"Pourquoi y a-t-il autant de gens sans travail alors qu'au même moment il y a de nombreuses offres d'emplois? Comment la politique économique influence-t-elle le chômage? Les lauréats de cette année ont développé une théorie qui peut être utilisée pour répondre à ces questions", explique le comité Nobel dans un communiqué.
La théorie économique classique part du principe que le prix est le facteur d'ajustement entre l'offre et la demande qui sont censées se rencontrer instantanément et sans aucune difficulté. Mais, constate le comité Nobel, "cela n'arrive pas dans la vraie vie".
Les trois chercheurs ont ainsi analysé les frictions qui entravent la rencontre entre offreurs et demandeurs. Leurs travaux démontrent notamment, selon le comité, que "plus les allocations chômage sont importantes, plus le taux de chômage est élevé et la durée de recherche est longue". "Cette théorie est également applicable aux marchés autres que celui de l'emploi", précise le comité.
Un trio renommé
Peter Diamond, 70 ans, est né à New-York et il est professeur au prestigieux MIT (Institut de Technologie du Massachusetts), Dale Mortensen, 71 ans, né à Enterprise (Etats-Unis), enseigne à la Northwestern University dans l'Illinois (USA) tandis que Christopher Pissarides, 62 ans, né à Nicosie (Chypre), enseigne à la London School of Economics (Grande-Bretagne).
Peter Diamond est salué pour avoir analysé dès 1971 "les bases de fonctionnement de tels marchés" rigides. Il montre que les vendeurs ajustent leurs prix en prenant en compte les difficultés des acheteurs dans leurs recherches.
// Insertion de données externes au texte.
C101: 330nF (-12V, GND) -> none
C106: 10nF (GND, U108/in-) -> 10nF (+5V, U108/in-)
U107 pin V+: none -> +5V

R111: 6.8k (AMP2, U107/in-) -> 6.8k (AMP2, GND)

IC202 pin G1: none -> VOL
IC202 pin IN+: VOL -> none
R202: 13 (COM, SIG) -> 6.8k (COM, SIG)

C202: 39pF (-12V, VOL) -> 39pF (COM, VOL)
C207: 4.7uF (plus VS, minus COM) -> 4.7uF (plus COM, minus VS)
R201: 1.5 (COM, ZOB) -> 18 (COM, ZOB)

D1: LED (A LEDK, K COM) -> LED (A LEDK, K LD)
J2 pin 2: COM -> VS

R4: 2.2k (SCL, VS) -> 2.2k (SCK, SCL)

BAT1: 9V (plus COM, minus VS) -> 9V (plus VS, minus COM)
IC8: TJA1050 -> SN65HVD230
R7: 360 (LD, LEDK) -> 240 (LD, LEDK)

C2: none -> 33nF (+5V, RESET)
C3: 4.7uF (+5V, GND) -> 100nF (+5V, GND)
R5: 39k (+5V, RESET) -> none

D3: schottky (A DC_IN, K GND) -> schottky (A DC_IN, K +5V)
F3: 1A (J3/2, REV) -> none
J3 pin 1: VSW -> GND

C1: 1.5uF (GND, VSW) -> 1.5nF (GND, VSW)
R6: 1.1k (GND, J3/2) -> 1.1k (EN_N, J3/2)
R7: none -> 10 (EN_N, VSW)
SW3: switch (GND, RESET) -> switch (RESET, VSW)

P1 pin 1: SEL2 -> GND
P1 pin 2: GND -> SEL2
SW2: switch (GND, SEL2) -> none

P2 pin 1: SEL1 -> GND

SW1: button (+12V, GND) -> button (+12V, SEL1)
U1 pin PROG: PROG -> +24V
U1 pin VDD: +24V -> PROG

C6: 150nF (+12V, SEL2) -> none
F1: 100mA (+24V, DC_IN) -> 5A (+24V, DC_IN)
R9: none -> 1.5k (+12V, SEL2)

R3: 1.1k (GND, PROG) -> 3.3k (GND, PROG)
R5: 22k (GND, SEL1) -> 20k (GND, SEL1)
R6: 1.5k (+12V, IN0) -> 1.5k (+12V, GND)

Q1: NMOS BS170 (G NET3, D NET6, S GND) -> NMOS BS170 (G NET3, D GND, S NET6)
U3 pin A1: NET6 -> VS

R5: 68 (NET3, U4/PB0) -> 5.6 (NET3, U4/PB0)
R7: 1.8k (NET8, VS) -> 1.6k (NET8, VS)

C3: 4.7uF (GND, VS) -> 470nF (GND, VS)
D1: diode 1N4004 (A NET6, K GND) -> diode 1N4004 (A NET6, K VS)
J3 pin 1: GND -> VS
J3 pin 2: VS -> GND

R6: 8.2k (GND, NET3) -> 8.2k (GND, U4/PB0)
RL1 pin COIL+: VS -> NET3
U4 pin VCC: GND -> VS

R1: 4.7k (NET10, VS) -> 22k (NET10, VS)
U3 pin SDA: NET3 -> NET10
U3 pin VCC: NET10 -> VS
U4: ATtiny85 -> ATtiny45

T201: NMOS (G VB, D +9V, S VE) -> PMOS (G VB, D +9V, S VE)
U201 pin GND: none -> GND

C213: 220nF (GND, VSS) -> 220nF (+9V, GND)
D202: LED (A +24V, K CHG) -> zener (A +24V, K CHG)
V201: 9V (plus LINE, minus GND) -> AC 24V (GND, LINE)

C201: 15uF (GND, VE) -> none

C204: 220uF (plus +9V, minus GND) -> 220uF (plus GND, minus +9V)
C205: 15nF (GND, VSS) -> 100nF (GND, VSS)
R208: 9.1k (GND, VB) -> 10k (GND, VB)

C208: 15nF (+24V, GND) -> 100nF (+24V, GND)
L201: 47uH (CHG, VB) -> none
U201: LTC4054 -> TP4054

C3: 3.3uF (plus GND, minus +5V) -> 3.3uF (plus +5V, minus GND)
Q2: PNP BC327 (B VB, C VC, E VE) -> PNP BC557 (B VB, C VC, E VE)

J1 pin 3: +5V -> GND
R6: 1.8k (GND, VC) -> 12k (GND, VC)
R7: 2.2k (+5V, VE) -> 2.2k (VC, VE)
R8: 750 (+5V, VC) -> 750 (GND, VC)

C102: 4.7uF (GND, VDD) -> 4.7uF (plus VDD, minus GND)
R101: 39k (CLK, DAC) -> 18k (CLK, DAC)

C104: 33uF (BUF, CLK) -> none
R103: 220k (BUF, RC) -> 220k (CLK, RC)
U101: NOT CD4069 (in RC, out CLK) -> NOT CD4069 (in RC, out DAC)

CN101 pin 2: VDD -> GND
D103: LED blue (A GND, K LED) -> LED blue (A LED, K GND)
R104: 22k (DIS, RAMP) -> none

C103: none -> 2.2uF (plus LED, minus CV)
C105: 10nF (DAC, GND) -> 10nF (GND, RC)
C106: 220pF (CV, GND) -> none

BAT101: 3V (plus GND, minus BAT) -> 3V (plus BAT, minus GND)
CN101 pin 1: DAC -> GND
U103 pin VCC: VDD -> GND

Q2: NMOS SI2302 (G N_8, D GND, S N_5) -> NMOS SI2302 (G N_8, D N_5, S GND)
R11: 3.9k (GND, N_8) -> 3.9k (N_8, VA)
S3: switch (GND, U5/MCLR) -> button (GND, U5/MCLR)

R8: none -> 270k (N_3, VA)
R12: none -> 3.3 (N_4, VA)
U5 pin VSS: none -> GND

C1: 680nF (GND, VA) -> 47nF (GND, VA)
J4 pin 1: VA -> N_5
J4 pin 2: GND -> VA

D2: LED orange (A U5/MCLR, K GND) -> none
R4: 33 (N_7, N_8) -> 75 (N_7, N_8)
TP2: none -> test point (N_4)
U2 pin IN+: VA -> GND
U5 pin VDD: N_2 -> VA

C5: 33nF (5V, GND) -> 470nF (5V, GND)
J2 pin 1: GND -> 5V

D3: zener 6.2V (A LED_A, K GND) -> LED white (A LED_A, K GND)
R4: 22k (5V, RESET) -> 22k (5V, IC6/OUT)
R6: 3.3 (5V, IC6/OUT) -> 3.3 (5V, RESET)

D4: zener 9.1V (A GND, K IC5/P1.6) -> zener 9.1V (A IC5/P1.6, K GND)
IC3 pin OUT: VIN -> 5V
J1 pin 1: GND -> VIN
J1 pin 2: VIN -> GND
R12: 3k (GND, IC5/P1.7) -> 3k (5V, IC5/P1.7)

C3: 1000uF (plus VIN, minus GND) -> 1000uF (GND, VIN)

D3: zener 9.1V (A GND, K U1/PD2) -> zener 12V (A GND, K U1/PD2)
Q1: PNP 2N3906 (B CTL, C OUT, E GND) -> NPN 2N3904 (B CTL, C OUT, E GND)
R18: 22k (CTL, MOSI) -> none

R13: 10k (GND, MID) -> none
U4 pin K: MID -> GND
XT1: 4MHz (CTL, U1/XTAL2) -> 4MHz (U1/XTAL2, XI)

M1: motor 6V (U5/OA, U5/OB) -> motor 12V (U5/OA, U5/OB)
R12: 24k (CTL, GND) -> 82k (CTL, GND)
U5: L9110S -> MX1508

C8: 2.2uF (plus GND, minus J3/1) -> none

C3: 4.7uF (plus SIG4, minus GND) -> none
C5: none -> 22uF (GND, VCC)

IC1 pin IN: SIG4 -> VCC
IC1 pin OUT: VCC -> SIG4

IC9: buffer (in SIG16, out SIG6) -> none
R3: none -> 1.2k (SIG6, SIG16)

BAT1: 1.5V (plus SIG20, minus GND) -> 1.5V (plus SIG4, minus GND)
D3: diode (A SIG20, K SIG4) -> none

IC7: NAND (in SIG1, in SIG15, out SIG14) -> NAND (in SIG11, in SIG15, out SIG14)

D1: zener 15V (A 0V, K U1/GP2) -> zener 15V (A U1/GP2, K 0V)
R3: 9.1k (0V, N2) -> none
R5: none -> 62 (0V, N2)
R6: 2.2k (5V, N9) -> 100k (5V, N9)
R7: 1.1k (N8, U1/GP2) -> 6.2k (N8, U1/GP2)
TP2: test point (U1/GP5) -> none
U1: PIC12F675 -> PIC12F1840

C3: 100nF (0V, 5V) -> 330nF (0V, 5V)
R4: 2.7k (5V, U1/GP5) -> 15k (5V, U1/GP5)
Dale Mortensen et Christopher Pissarides ont eux développé la théorie et l'ont adaptée au marché du travail, précise le comité.
"J'ai eu une réaction de surprise et de bonheur", a dit le natif de Nicosie par téléphone lors d'une conférence de presse suivant l'annonce des prix. "On croit que cela ne peut pas vous arriver jusqu'au moment où cela vous arrive pour de vrai".
D'autres débouchés
Les recherches de ce trio, développées dans les années 70 et 80, ne s'arrêtent pas à l'emploi et trouvent aussi des illustrations dans d'autres branches, comme l'immobilier. Elles permettent de mieux comprendre "pourquoi le nombre de logements en vente, la durée nécessaire à trouver un acheteur et le temps pour que les parties se mettent d'accord sur le prix varient selon les périodes", souligne le comité Nobel.
La théorie monétaire, l'économie publique ou financière ou encore l'économie de la famille, ont également profité de leurs apports.
Cette récompense conforte encore la domination des Américains sur la discipline, avec désormais 46 lauréats sur 87 en Economie. Il faut remonter à 1999 pour voir un Nobel économique vierge de bannière étoilée.
afp/boi
Un prix pas prévu par Alfred Nobel
Officiellement dénommé "prix de la Banque de Suède en sciences économiques en mémoire d'Alfred Nobel", le Nobel d'économie, le seul non prévu dans le testament du philanthrope suédois, est le dernier prix à être décerné pour la saison 2010.
Attribué depuis 1969 et financé par la banque centrale suédoise, il fonctionne néanmoins comme les autres prix avec un comité et une dotation de 10 millions de couronnes (1,1 million d'euros).
Une reprise "douloureuse" de l'emploi
Peter Diamond et Dale Mortensen ont prédit lundi une reprise lente et "douloureuse" aux Etats-Unis, notamment sur le front de l'emploi, lors de leurs premières remarques après l'annonce de leur récompense.
Peter Diamond a toutefois noté que l'économie "sait très bien s'adapter. Travailleurs et employeurs s'adaptent à ce qui marche pour que l'économie fonctionne".
Sur la même note, Dale Mortensen a jugé que le retour du taux de chômage à la normale allait prendre "un moment", du moins tant que les entreprises auront du mal à obtenir des crédits et que la confiance des consommateurs restera peu élevée.